= Andreja Koblar =

Slovenian biathlete (born 1971)

Andreja Koblar (née Grašič, born 2 September 1971, in Kranj, SFR Yugoslavia) is a former Slovenian biathlete.

== Career ==
Andreja Koblar, who now resides in Križe began her career in biathlon in 1993 and was part of the national team since that season. She made her debut in the Biathlon World Cup in the season opener in Bad Gastein, where she finished 24th at the 20 km individual. A year later, again in Bad Gastein for the first time in her career she came home in the top ten finishing #7 at the sprint. She was most notably consistent in the individual event ever since where she claimed three World Cup victories (1995-96 in Osrblie, 1996/97 in Nozawa Onsen and 1997/98 in Östersund). Overall, she managed a total of nine podiums - seven individual and two sprint ones. In 1996 Koblar was 4th in the World Cup total and placed 6th in 1997–1998 season.

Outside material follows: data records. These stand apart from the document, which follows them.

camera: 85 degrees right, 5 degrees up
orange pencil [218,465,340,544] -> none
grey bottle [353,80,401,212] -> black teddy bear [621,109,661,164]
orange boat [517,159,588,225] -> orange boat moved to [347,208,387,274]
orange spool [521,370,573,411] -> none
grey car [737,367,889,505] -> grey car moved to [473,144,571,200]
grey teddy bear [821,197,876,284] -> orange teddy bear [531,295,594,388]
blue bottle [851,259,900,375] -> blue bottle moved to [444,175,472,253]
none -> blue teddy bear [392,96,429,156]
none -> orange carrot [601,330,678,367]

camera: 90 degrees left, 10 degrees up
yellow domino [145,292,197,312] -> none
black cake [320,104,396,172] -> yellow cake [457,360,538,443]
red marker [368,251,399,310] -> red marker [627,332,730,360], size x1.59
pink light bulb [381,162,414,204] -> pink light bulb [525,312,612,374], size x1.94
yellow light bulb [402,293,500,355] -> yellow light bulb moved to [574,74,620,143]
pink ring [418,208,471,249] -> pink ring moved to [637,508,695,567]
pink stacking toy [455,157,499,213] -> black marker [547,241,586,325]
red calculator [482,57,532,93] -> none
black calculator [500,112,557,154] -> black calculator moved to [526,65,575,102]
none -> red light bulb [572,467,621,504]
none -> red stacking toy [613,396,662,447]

Between 1995 and 2005 Koblar continuously competed on the World Cups level. Her best results were a sixth place at the Sprint 1995 in Antholz, a fourth place at 1999 in Holmenkollen at the mass start and a seventh place at the home World Cup 2001 individual race in Pokljuka. As to Olympics, she was seen in 1994 in Lillehammer, as well as in 1998 in Nagano, and in 2002 in Salt Lake City. In Lillehammer 1994 she finished (44th) at the Individual and was (18)th at the Sprint whilst 1998 Olympics were far more successful for her as she placed (9) at the Individual and (5) at the Sprint and stood at number (6) in the World Cup Total that season.

Since the 35-year-old failed to impress the coaches at the national competition to qualify for the 2006-07 World Cup season, she decided to retire from the sport. On 17 January 2007, at the World Cup in Slovenia she was allowed to start in her farewell race and her fans cheered and welcomed her at the finish line to honor all the great service she had done for her country. She began the race holding Slovenian flag in her hand, which she kept waving as the race progressed but she went off the track right after the first shooting.

== Personal life ==
Koblar is married to alpine skier Jernej Koblar and works as an instructor in the Slovenian Army. They have a son Tinus, who represents Norway in ice hockey. Before the beginning of her biathlon career, she was skiing as a cross-country skier. Her career start was quite difficult since she was the only woman in the national team.